Exercise →
Count the lines in the records that contain the string "sporaSzoras", and give only the number.

----- Records for the task

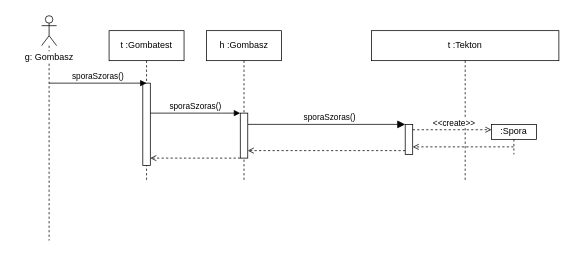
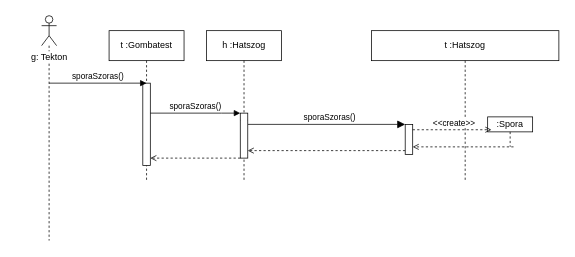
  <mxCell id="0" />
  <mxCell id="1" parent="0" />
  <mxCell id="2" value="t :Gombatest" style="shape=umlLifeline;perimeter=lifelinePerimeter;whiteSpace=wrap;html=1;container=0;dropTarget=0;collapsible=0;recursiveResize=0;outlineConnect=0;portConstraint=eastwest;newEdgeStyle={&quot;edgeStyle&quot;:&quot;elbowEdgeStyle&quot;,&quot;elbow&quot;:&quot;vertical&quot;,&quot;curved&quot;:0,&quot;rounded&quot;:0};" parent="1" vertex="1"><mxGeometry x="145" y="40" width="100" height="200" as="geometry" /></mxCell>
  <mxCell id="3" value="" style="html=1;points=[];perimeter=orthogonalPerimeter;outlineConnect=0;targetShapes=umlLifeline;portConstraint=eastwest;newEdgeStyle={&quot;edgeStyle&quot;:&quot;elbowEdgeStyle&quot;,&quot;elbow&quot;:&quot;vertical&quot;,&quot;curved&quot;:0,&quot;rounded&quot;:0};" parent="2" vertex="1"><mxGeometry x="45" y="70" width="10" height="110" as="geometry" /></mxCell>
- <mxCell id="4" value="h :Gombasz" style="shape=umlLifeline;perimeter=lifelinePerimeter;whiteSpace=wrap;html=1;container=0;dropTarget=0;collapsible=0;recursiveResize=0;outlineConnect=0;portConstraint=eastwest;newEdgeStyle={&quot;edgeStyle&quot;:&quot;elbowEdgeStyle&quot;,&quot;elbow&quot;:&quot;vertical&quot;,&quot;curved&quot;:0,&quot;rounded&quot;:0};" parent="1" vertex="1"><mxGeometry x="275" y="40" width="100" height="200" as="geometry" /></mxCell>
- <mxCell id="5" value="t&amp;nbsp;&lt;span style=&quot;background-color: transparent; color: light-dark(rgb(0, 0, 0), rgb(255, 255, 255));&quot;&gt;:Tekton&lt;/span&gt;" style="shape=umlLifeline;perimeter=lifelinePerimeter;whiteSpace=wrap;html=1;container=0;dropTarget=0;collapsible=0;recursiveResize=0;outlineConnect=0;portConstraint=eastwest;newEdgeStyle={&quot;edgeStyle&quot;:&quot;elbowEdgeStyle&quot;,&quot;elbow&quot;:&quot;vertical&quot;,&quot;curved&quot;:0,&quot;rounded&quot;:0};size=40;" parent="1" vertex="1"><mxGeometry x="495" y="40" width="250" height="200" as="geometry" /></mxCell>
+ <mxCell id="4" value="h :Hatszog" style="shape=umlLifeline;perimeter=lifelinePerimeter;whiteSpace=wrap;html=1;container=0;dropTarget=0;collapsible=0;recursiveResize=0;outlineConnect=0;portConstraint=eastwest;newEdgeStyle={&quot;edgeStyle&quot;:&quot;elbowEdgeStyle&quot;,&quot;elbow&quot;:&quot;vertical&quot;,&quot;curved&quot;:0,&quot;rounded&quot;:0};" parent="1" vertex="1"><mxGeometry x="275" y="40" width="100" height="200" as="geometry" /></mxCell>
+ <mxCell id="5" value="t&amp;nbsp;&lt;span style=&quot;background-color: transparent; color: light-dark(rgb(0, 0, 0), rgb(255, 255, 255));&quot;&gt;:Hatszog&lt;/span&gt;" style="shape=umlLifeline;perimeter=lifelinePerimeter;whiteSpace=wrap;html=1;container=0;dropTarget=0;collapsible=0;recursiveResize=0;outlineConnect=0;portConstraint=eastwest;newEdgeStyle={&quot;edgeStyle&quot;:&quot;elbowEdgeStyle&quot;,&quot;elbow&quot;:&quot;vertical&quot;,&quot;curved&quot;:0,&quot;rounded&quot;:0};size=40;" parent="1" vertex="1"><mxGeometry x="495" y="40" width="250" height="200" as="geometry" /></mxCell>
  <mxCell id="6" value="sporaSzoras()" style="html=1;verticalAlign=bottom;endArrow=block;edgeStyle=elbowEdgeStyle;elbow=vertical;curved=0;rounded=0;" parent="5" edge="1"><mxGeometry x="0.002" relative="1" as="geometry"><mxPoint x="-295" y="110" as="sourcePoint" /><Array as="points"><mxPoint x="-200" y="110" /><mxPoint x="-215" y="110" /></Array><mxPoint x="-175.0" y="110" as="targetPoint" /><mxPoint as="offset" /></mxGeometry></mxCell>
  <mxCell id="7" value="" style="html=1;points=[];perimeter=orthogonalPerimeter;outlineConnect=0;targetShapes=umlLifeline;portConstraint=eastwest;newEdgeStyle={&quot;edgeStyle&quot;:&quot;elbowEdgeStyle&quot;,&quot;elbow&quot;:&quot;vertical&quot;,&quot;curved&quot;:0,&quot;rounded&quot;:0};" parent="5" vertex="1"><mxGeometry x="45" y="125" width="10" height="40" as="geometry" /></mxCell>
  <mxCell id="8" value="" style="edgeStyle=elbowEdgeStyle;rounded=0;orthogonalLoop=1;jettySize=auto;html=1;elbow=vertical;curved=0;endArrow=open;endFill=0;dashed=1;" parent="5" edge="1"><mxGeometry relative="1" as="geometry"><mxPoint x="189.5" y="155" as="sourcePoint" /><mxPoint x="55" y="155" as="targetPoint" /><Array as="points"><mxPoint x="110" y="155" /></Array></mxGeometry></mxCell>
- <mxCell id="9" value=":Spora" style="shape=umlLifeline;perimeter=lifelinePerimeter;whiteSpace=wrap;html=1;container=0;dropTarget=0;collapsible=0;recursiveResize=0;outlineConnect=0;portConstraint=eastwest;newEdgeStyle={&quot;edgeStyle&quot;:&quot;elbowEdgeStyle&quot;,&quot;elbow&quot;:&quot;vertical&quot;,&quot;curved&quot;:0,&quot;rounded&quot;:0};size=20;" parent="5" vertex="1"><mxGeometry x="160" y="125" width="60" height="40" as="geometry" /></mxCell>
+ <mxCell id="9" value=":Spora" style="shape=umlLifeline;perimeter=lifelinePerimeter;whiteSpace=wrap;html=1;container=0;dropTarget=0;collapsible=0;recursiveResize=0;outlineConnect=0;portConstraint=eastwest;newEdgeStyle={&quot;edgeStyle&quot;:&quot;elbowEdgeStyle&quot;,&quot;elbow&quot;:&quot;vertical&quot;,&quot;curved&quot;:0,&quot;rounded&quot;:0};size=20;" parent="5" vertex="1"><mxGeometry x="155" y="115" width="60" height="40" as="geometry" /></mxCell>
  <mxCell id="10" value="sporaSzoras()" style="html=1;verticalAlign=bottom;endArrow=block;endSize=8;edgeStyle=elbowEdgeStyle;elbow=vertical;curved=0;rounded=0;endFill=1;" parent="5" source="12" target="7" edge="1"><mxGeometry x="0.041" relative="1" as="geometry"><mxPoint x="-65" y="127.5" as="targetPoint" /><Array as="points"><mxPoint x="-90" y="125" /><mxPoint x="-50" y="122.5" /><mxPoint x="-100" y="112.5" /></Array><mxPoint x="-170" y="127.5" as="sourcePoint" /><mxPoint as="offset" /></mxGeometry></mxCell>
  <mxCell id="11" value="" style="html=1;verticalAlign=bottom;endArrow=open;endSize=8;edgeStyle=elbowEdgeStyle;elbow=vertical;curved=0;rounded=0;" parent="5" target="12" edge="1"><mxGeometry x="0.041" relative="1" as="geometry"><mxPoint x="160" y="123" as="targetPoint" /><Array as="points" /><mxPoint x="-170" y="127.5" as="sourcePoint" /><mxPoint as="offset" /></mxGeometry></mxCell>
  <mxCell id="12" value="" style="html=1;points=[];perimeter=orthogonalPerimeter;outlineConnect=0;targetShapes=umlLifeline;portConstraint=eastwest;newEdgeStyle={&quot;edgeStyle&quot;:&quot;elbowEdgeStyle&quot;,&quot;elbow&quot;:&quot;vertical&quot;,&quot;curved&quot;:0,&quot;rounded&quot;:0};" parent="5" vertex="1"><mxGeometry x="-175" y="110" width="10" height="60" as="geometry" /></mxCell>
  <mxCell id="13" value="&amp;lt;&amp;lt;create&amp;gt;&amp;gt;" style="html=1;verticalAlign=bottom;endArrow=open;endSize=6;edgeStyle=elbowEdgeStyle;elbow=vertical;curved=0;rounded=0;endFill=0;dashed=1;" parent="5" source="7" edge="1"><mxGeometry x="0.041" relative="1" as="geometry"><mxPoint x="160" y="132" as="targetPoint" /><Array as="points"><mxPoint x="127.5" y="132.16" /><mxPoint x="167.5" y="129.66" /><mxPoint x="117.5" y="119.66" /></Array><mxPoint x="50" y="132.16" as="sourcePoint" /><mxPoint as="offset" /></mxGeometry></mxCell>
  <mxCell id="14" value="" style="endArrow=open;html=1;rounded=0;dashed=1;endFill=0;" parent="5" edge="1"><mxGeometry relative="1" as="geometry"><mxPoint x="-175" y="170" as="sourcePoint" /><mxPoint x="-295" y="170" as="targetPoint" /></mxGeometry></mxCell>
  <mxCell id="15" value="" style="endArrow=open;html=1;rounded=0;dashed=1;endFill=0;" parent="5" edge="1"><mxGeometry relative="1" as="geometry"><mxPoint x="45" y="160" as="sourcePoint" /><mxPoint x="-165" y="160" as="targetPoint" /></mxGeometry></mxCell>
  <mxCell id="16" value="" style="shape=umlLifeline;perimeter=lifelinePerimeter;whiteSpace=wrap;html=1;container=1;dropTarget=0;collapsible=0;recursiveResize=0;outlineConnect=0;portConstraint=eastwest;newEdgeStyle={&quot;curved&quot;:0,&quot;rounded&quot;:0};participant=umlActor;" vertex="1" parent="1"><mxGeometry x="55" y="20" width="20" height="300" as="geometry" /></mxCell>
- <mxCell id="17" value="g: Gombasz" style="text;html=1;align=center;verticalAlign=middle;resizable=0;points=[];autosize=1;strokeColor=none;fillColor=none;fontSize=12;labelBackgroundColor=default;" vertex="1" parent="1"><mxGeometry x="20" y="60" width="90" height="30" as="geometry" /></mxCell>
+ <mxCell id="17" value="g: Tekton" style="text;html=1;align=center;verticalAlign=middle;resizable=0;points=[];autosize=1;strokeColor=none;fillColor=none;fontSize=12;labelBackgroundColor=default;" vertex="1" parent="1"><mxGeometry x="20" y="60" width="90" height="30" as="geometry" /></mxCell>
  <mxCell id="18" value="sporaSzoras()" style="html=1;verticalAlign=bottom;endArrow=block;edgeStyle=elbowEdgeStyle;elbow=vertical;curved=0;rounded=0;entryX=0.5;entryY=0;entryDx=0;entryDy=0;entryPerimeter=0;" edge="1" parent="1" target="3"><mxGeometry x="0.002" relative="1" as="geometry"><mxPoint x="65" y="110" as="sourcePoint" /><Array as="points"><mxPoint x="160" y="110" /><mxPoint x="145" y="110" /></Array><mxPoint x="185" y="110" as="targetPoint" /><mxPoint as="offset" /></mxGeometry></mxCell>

----------
----- Records for the task

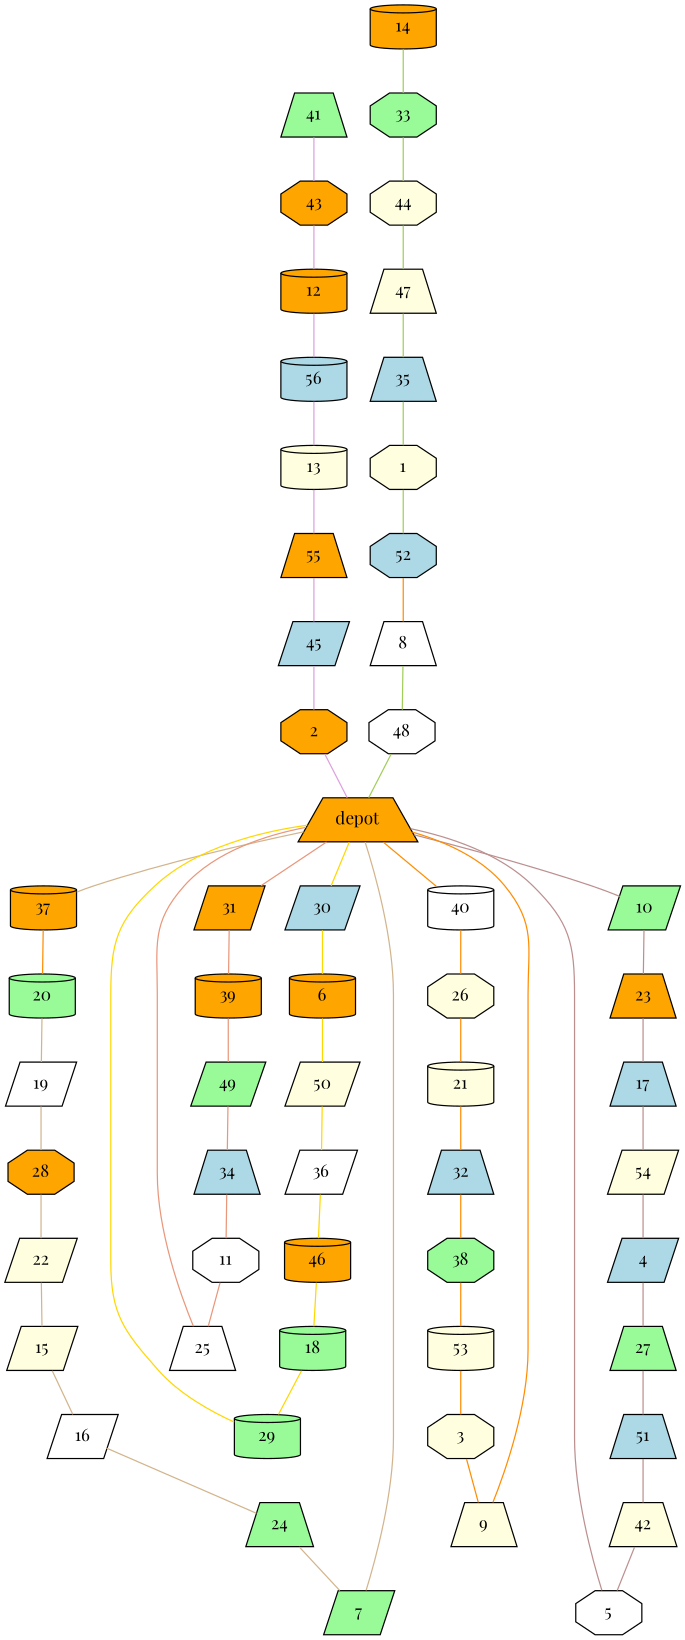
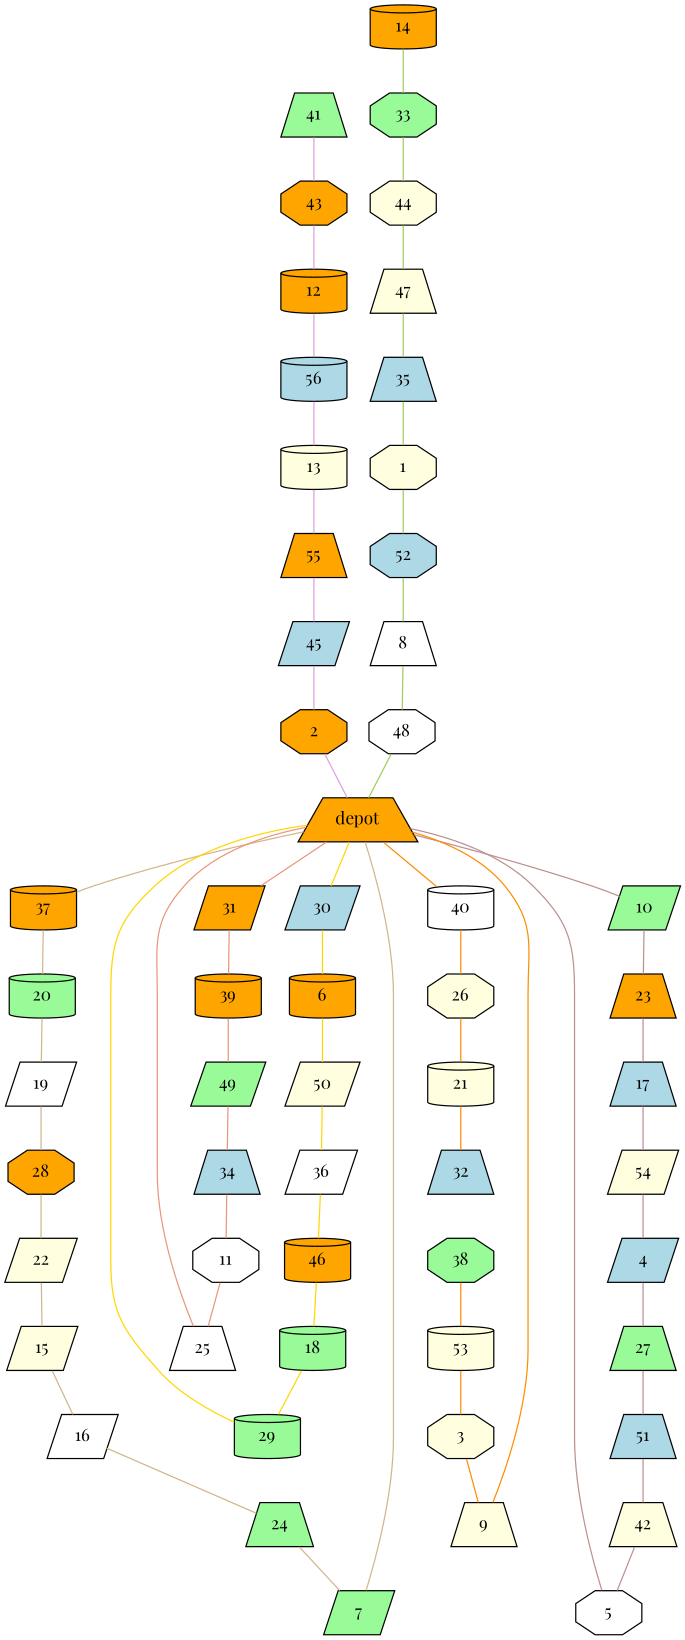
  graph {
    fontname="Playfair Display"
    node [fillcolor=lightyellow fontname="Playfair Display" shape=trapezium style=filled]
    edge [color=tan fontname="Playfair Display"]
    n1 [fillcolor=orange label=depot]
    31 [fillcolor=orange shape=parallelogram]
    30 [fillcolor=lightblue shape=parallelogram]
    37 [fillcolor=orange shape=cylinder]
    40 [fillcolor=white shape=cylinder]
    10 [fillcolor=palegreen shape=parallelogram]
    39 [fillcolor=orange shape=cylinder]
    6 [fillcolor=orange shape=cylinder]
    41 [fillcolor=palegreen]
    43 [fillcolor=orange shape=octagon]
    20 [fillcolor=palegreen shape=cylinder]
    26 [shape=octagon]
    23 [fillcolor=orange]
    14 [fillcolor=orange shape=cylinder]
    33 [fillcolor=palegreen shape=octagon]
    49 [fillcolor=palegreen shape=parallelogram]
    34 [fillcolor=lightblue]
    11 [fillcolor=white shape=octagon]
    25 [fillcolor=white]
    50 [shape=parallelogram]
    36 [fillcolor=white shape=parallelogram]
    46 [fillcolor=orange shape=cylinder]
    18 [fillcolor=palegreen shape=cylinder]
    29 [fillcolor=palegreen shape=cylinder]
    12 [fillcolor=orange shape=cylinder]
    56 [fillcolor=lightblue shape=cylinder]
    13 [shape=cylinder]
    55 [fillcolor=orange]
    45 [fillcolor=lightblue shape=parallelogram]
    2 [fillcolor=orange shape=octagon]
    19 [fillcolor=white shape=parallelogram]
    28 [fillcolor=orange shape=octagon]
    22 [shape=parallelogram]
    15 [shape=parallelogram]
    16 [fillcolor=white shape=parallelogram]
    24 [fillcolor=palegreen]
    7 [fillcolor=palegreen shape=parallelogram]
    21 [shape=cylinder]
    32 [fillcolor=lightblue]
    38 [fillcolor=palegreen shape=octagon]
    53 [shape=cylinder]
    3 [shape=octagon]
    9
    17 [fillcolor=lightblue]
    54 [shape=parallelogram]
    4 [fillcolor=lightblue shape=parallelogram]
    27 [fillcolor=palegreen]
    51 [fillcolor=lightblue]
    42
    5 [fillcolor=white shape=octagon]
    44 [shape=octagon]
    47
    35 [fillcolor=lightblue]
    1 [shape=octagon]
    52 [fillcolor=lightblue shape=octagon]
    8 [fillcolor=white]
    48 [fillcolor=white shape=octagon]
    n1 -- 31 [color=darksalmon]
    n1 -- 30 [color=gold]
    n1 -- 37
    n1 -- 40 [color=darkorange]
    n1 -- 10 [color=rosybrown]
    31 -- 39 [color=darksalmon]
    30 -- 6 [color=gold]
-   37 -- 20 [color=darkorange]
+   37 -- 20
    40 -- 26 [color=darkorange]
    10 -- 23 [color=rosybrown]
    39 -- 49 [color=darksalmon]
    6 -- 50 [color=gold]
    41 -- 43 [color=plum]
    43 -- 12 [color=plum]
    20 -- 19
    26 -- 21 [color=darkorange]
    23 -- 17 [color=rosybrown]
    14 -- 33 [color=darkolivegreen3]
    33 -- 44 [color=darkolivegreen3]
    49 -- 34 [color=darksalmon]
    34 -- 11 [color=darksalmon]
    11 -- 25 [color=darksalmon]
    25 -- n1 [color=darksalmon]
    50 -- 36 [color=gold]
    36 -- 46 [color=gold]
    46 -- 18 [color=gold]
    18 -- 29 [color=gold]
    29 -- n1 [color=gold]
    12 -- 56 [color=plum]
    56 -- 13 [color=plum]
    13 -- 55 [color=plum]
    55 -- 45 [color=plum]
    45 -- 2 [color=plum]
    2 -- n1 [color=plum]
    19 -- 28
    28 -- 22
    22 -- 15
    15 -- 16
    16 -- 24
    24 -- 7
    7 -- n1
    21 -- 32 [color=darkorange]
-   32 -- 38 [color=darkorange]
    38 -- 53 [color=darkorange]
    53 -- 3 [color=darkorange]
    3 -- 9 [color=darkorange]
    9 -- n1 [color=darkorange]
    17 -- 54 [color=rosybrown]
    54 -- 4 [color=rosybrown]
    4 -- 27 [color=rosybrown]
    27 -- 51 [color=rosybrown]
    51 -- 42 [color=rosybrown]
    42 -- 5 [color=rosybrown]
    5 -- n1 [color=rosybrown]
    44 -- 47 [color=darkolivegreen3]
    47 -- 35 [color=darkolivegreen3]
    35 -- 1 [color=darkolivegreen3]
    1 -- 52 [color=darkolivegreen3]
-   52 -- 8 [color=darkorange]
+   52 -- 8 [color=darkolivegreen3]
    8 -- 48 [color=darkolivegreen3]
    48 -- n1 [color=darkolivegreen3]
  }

----------

Task solution →
3